それでも日中はいくつか観光名所に連れて行ってもらったり、夜はシャッターの降りた店ばかりの中で、それでも開けてくれている店で遅くまで飲んだ。きりたんぽや稲庭うどん、いぶりがっこや日本酒など、秋田らしい食もたっぷり堪能できた。特に美味しかったのは、秋田県内でしか流通しないらしい、「ふくたち」という野菜。白菜に近い種らしい。最初に行った店の突き出しで、おひたしとして出てきて、あまりのおいしさにお代わりして、結局お店のホールを一人で切り盛りしているおばあちゃんが、半分あきれながらその日用意していたものをぜんぶ持ってきてくれた。生姜と醤油がいい具合に絡んだ、いわばジャンクなおひたしともいえるような予想外の美味しさに虜になってしまった。翌日、宿できりたんぽを食べたときも出てきて、帰る頃にはすっかり好物になっていた。

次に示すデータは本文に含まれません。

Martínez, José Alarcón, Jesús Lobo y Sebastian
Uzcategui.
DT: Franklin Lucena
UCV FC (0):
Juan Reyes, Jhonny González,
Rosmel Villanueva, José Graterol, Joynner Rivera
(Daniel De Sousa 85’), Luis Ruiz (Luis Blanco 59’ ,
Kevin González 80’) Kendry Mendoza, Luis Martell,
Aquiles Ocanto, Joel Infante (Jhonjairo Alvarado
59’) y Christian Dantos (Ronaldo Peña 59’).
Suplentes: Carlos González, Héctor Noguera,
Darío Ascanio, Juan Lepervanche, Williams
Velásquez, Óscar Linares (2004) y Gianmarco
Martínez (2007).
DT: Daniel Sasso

ふくたち - 雪国の知恵が生んだ 幻の冬野菜 | JAうご 秋田県羽後町
それから、この滞在中に個人的にいちばん印象に残ったのは、いわゆる地方の匿名性の低いコミュニティというものをじかに目の当たりにしたこと。よく、地方はムラ社会的で、それがある種のあたたかみももたらせば、一方で閉鎖性や生きづらさももたらすと言われる。抽象的な概念ではなく、否応ない具体的な人々を通して、その片鱗に触れられた気がした。たまたま入ったいかにもなスナックで、その秋田出身の知人と、ずっとそこで生まれ育ったママとの会話を聞いて、共通の知人レベルではない、濃密な人間関係、しかも数十年スパン、何世代にもわたる人間関係の存在に、ただただ驚いた。でも、もう一人同行していた別の地方の出身者に聞くと、たまたま入った店の人と共通の知り合いがたくさんいたみたいなことは、地方ではあるあるらしい。地元のコミュニティというものがほぼゼロになっている、川崎のベッドタウン育ちの自分からすれば、ありえない世界線だ。もちろん、それは確実に閉塞感にも結びついていて、実際にそれゆえの生々しい生きづらさについての話も聞いた。だから、それを「都会が失わせたあたたかい人間関係」などと手放しに肯定する気は、毛頭ない。でも、そこには確かに、街の歴史と共に、高い顕名性の中で、それを当たり前のものとして生きる人たちがたしかにいて、それをゲマインシャフトやムラといった抽象的な概念ではなく、たしかに生を営む人を通じて感じとったのは、なにか自分の人生を見つめ直させてくれ契機になった。個人情報ゆえにこれ以上の具体的な話を書けないのが少しもどかしいのだけれど。
そんなこんなで、明日からまた、そうした世界線とはまた別の世界線にある、自分のこれまでの人生を引き受けて、ここからまた一つずつ、生を重ねていこうと思う。